If you’ve spent any length of time studying the Logic Games section of the LSAT, you’ve probably realized that deductions (or inferences, as you may call them) can make or break a game. Sometimes they’ll simply help you get through a game more quickly; sometimes you won’t even be able to answer a question without having caught the deduction.

So deductions are, to put it lightly, important. Unfortunately, they can also be tricky to spot. When working through a game, after building the setup and representing rules, here are a couple of good areas to start your search for deductions:

1) Extremely restrictive rules

If a rule strongly limits where a player can go, that’s a good spot to start looking for deductions. In ordering games, for instance, what we at Blueprint LSAT call “blocks” can be very helpful when looking for deductions (e.g. “Namboko and Quilong are separated by exactly one person”). These types of rules also frequently lead to “scenarios,” in which there are a severely limited number of ways a game can work (say, only two places where that block can go); in those cases, it’s worth your while to make a quick hypothetical for each scenario, which will often lead to additional deductions.

2) Rules that interact with each other

You’re unlikely to find a deduction by looking at a single rule. However, if two or more rules interact in some way (most often by having a player in common), that’s a lot more likely to lead to deductions. When setting up a game, I’ll look over the rules to see whether any of them discuss the same player and, if so, what happens when you combine those rules.

**Data provided**
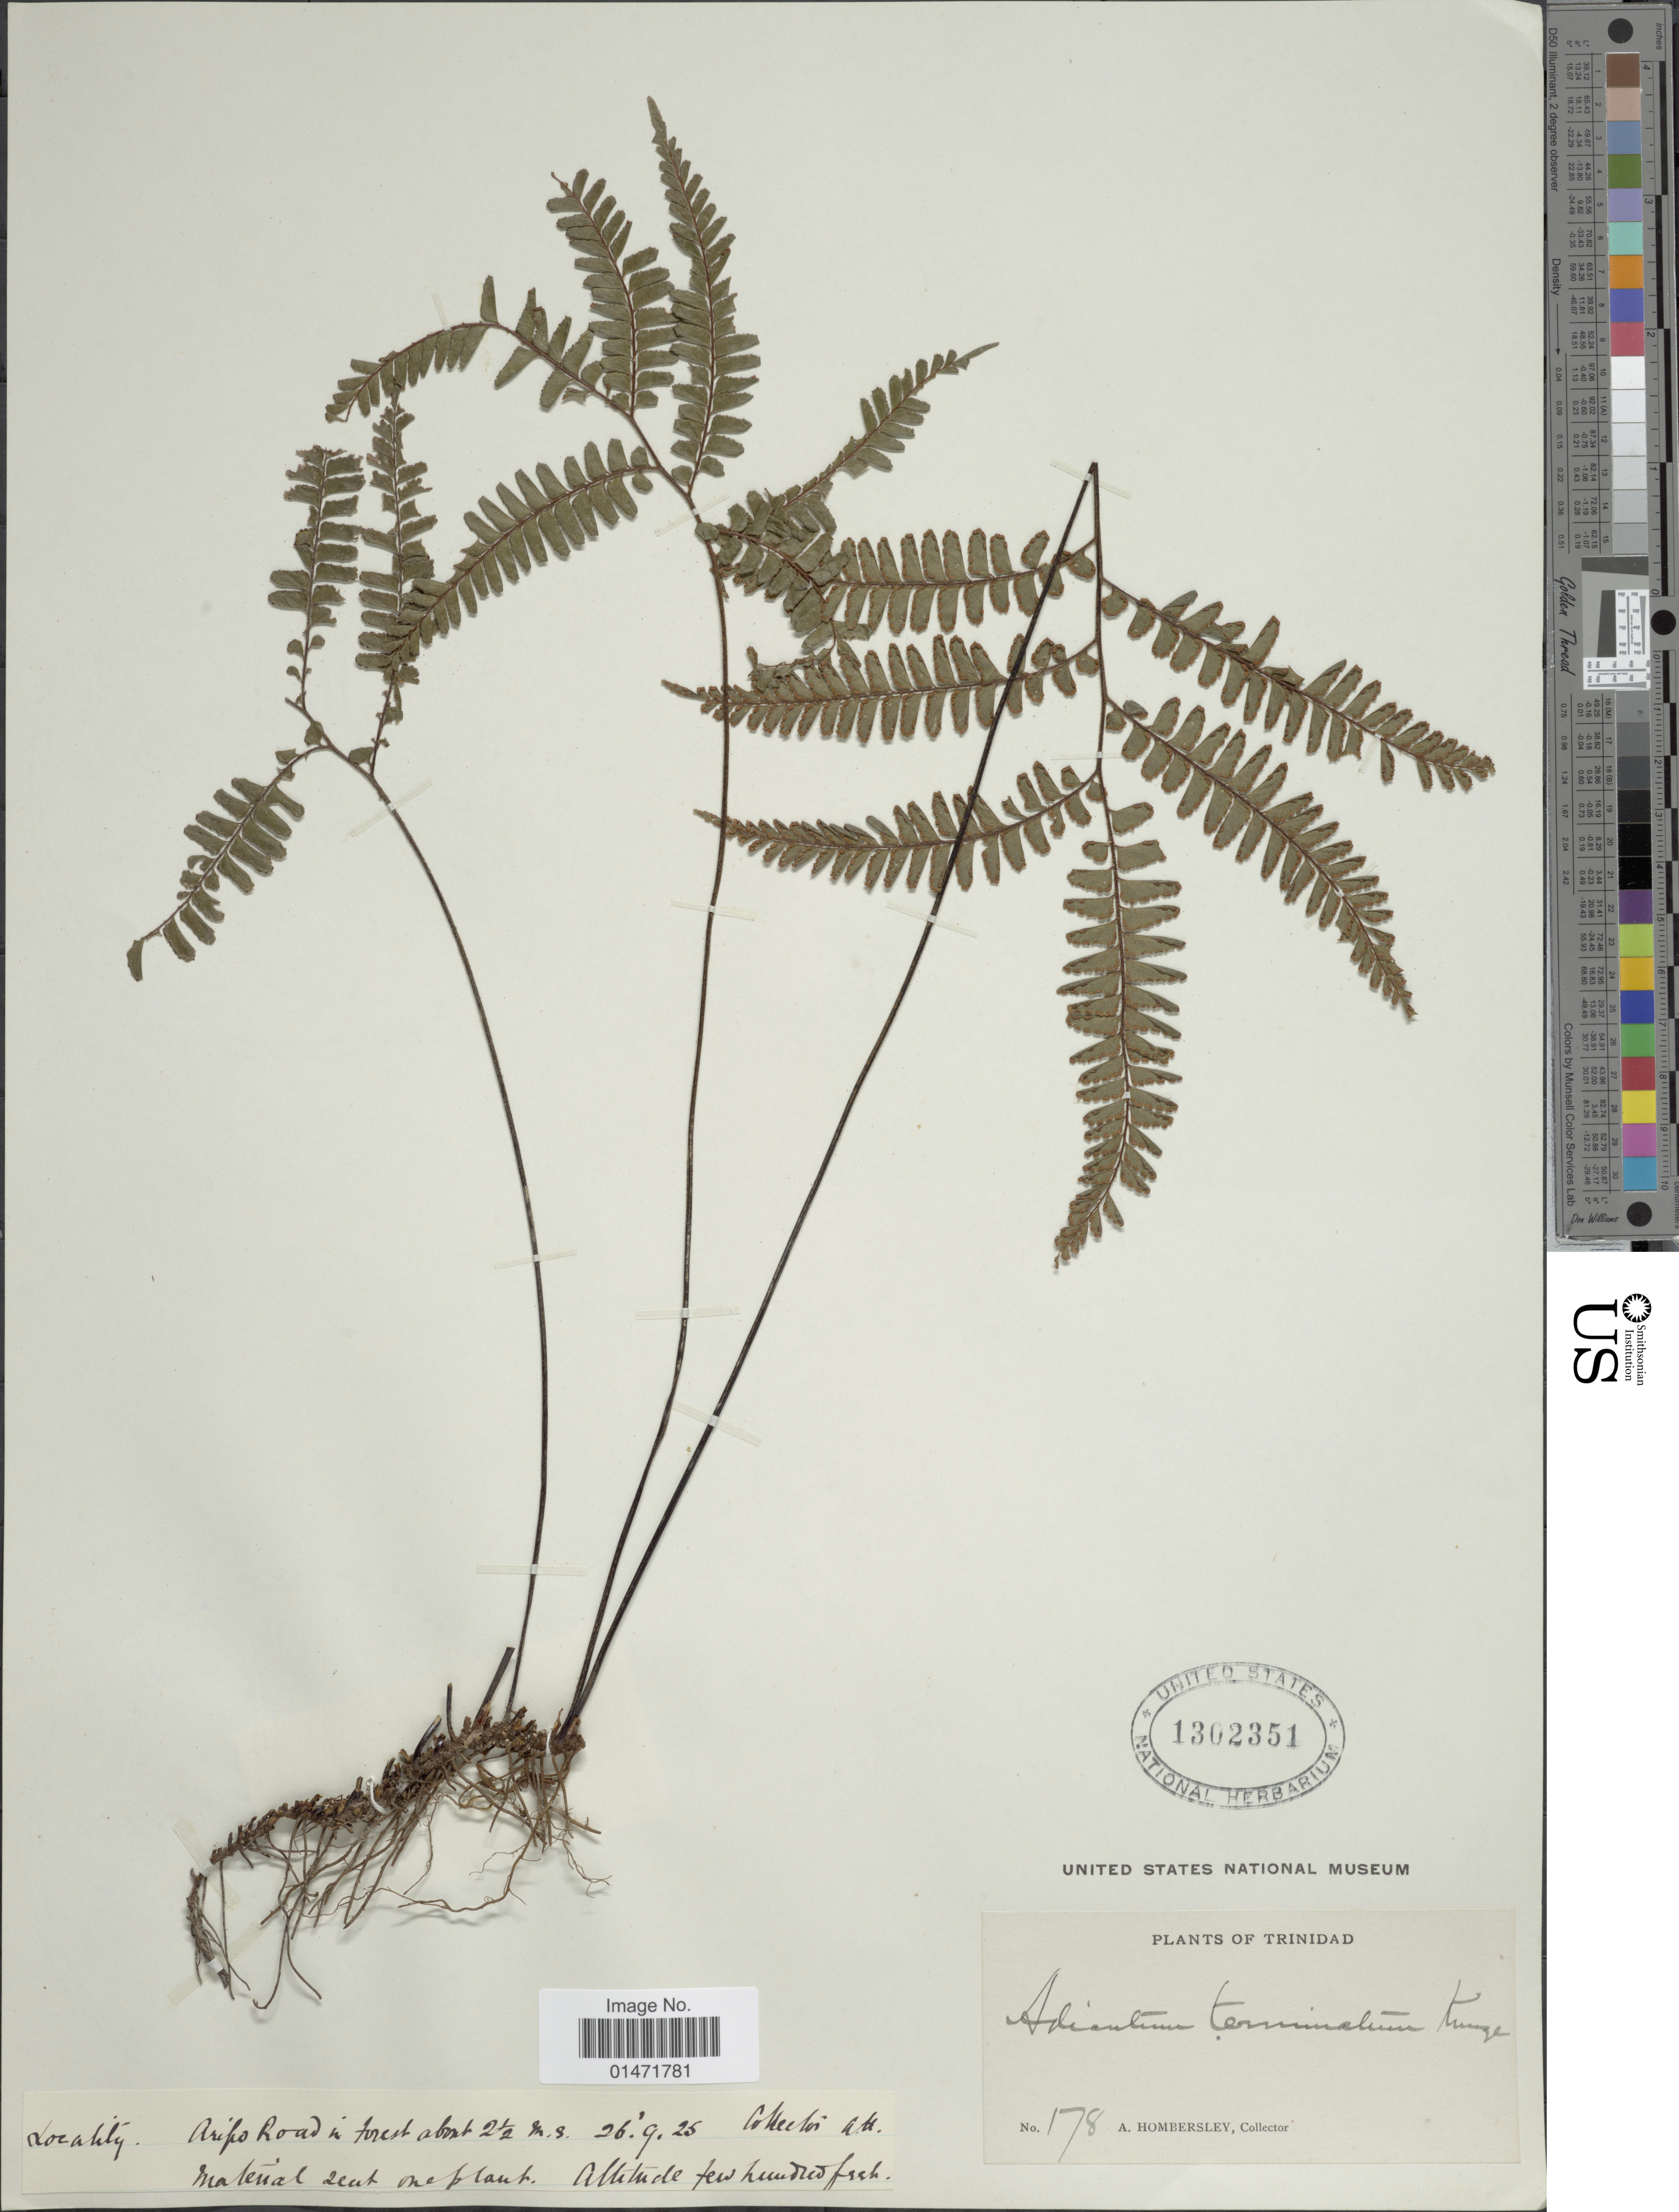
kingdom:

**Given exercise A**
Reproduce the part of the LSAT Logic Games deductions passage that lies between "1) Extremely restrictive" and "to additional deductions.", inclusive.
**Given exercise B**
Carry on writing the LSAT Logic Games deductions passage from the point at which it stops.
The material shown above is not needed here.

**Exercise output A**
1) Extremely restrictive rules

If a rule strongly limits where a player can go, that’s a good spot to start looking for deductions. In ordering games, for instance, what we at Blueprint LSAT call “blocks” can be very helpful when looking for deductions (e.g. “Namboko and Quilong are separated by exactly one person”). These types of rules also frequently lead to “scenarios,” in which there are a severely limited number of ways a game can work (say, only two places where that block can go); in those cases, it’s worth your while to make a quick hypothetical for each scenario, which will often lead to additional deductions.

**Exercise output B**
Finding deductions is a skill and, like any other skill, it takes a lot of practice. In order to train your brain to look for deductions, I recommend spending some of your study time doing the setup for an individual game, and then spending as much time as possible looking for deductions and scenarios until you’re positive you’ve found everything that can be found.
At that point, stop and look at an explanation for the game – for Blueprint students, I recommend watching the homework video explanation for that question, but if you’re using a different study method (it’s ok, we’ll forgive you) then you can just check out whatever explanation is available to you. If the explanation has deductions or scenarios that you didn’t notice, your job is to figure out why you missed those deductions the first time around. The idea, of course, is that you’ll start to get a better sense of what rules lead to deductions, and how to spot them – and soon you’ll become a deduction-finding machine.